第12章 蒼炎と緋※荼毘・死柄木
目を覚ますと、自分が取っているホテルだった。
「……よぉ……。」
ベットに寝ていて、目をキョロキョロさせていると、荼毘の顔が見れた。
運んで来てくれたのは荼毘なんだろう。
しばらくぼーっと考えて、頭の中を整理した。
思い出してガバッと体を起こす。
「……何だったのアレ?」
「お前が何なんだ。

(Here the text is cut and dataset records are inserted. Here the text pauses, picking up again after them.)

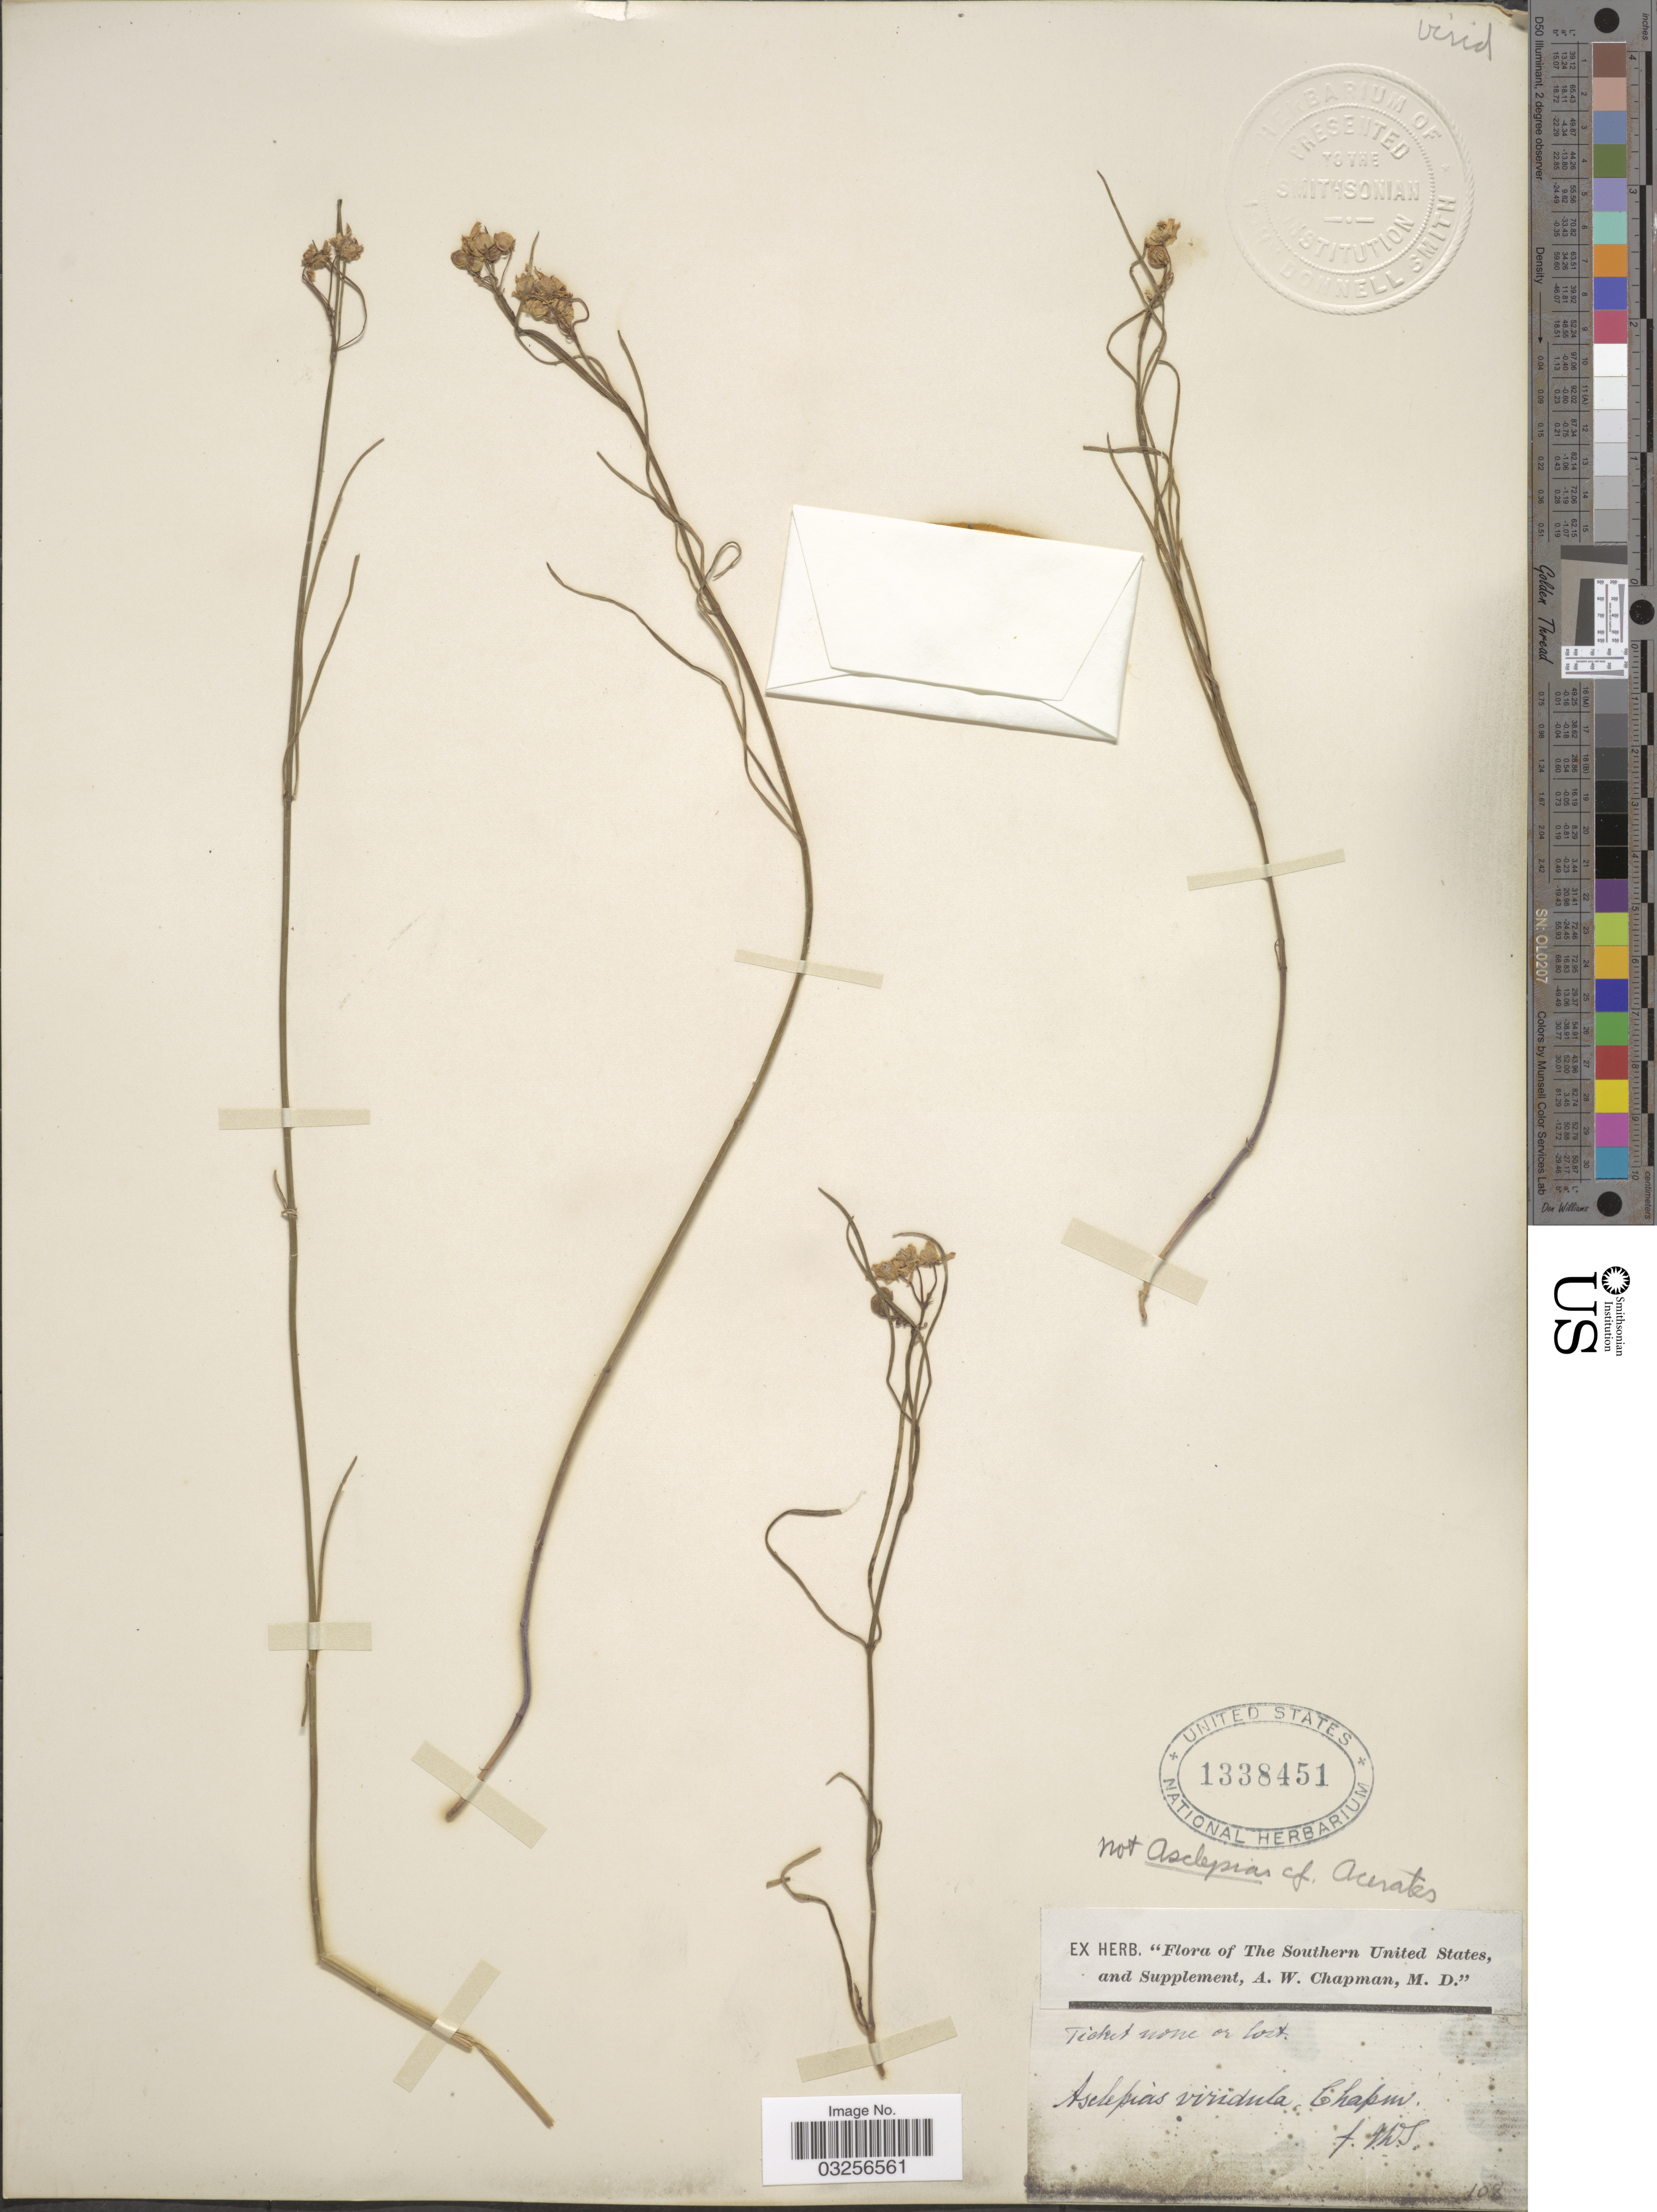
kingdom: Plantae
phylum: Tracheophyta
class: Magnoliopsida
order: Gentianales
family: Apocynaceae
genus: Asclepias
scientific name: Asclepias viridula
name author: Chapm.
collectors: ex herb. A.W. Chapman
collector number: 108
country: United States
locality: The Southern United States.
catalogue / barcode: US 1338451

」
戸惑いながら荼毘に聞くゆらに、呆れた様に荼毘が言った。
死柄木を縛った瞬間に意識が飛んで、そこからは正直うる覚えだ。
ただ本能に従って死柄木と荼毘を縛って。
死柄木に喰われた。
言いようの無い敗北感がゆらを襲った。
死柄木単体を縛ってもあんな事にならない。
悔しさで涙が出そうになる。
「……悔しい……。」
呟いたら、涙がポロポロ流れた。
荼毘はゆらの肩を掴むと、ゆらをベットに押し付けた。
涙で滲んだ荼毘の顔が見える。
「……死柄木から伝言。」
薄っすらと死柄木が最後に言った言葉が頭の中に浮かんだ。
「次に会う時までに、人1人殺せ。」
荼毘の言葉にゆらの目が歪んだ。
死ぬ気で自分を守れと言う事なのだろう。
いざという時に躊躇うなと。
ゆらは大きく息を吐いた。
公安でもそんな様なニュアンスの教育はされている。
最前線に出た場合の命の選別。
だが、これはまた話が違う。
「ヤダ。」
「やれよ。」
ゆらは荼毘を睨んだ。
「……私は生きづらさを感じているけど、その為に人を殺そうなんて考えてない。」
荼毘の目がぎゅっと細くなった。